On compare souvent l’expert-comptable à un médecin de famille. Si vous n’avez pas confiance en votre médecin, vous n’avez pas envie de l’écouter quand il vous conseille de subir une opération. Mais si tout au long de votre relation, il a su vous montrer que vous pouviez compter sur lui, que vous étiez engagé à ses côtés pour préserver sa bonne santé, il sera plus enclin à vous écouter en cas de crise.
« Les experts-comptables se retrouvent parfois confrontés à un véritable dilemme lorsqu’il s’agit d’accompagner des entreprises en difficulté. » Sophie Julliard*, EXPERT-COMPTABLE ET JUGE CONSULAIRE EN ÎLE-DE-FRANCE
D’un côté, leur responsabilité les oblige à alerter leurs clients, notamment en faisant dans les temps la déclaration d’état de cessation des paiements, sous peine d’engager, le cas échéant, la responsabilité de ces derniers. Mais de l’autre, lorsque l’expert-comptable commence à tirer la sonnette d’alarme, certains entrepreneurs se sentent trahis et se braquent, ce qui peut parfois briser la relation. Pour éviter cette situation, il ne faut pas hésiter à orienter les clients vers des dispositifs dédiés comme le CIP, ou vers un mandataire judiciaire. Il est crucial de préserver au maximum la relation : au Tribunal de Commerce, l’absence de l’expert-comptable est souvent perçue comme un signal très négatif, indiquant que les difficultés de l’entreprise sont déjà trop profondes pour être surmontées.

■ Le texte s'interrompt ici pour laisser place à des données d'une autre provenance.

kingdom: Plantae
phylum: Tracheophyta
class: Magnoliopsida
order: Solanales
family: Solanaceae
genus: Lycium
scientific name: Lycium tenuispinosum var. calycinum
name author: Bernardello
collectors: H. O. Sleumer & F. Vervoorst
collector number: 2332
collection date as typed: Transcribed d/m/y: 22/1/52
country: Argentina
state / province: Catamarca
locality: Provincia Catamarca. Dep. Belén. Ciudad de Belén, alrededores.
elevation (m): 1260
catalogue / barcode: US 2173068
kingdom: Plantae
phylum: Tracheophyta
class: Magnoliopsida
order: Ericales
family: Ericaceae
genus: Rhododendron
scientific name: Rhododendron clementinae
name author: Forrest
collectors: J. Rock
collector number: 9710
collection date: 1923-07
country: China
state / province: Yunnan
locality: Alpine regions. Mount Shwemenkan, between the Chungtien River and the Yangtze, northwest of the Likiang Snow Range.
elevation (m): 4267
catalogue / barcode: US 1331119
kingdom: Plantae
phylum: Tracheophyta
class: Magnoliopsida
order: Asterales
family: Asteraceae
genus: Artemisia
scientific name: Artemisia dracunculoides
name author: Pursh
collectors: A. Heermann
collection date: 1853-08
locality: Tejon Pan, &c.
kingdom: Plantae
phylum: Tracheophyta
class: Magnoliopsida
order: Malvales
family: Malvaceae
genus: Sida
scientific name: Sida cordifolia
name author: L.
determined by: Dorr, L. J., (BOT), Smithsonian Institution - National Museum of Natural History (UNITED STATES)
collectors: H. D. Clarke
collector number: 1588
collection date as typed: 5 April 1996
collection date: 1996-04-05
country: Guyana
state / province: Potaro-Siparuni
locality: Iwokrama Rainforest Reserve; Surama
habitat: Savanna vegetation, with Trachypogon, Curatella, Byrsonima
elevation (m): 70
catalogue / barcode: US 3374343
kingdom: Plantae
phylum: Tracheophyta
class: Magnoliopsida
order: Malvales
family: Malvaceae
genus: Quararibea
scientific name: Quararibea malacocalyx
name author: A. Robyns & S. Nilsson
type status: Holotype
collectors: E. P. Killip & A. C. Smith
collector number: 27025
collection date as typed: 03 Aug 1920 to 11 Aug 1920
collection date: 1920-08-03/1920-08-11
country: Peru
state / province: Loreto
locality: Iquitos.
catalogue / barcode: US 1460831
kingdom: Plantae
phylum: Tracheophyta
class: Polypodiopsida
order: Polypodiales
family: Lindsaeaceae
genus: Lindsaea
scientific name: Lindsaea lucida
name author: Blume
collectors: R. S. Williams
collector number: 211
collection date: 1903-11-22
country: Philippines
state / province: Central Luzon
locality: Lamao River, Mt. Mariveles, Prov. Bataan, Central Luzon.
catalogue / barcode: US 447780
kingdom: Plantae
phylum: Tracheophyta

*(Prénom et nom modifiés dans un souci d’anonymat).
« Les experts-comptables jouent un rôle clé en prescrivant les dispositifs à activer juste avant les procédures collectives. » Christine Mariette, DÉLÉGUÉE GÉNÉRALE À LA PRÉVENTION DES DIFFICULTÉS DES ENTREPRISES AU TRIBUNAL DE COMMERCE DE PARIS
Avec un taux de réussite de 70 %, les procédures amiables sont une solution efficace, mais elles ne représentent hélas aujourd’hui que 11,9 % des cas. Nous pouvons et devons faire mieux. Votre action, en tant qu’experts-comptables, est essentielle pour intervenir en amont et éviter d’en arriver aux situations critiques.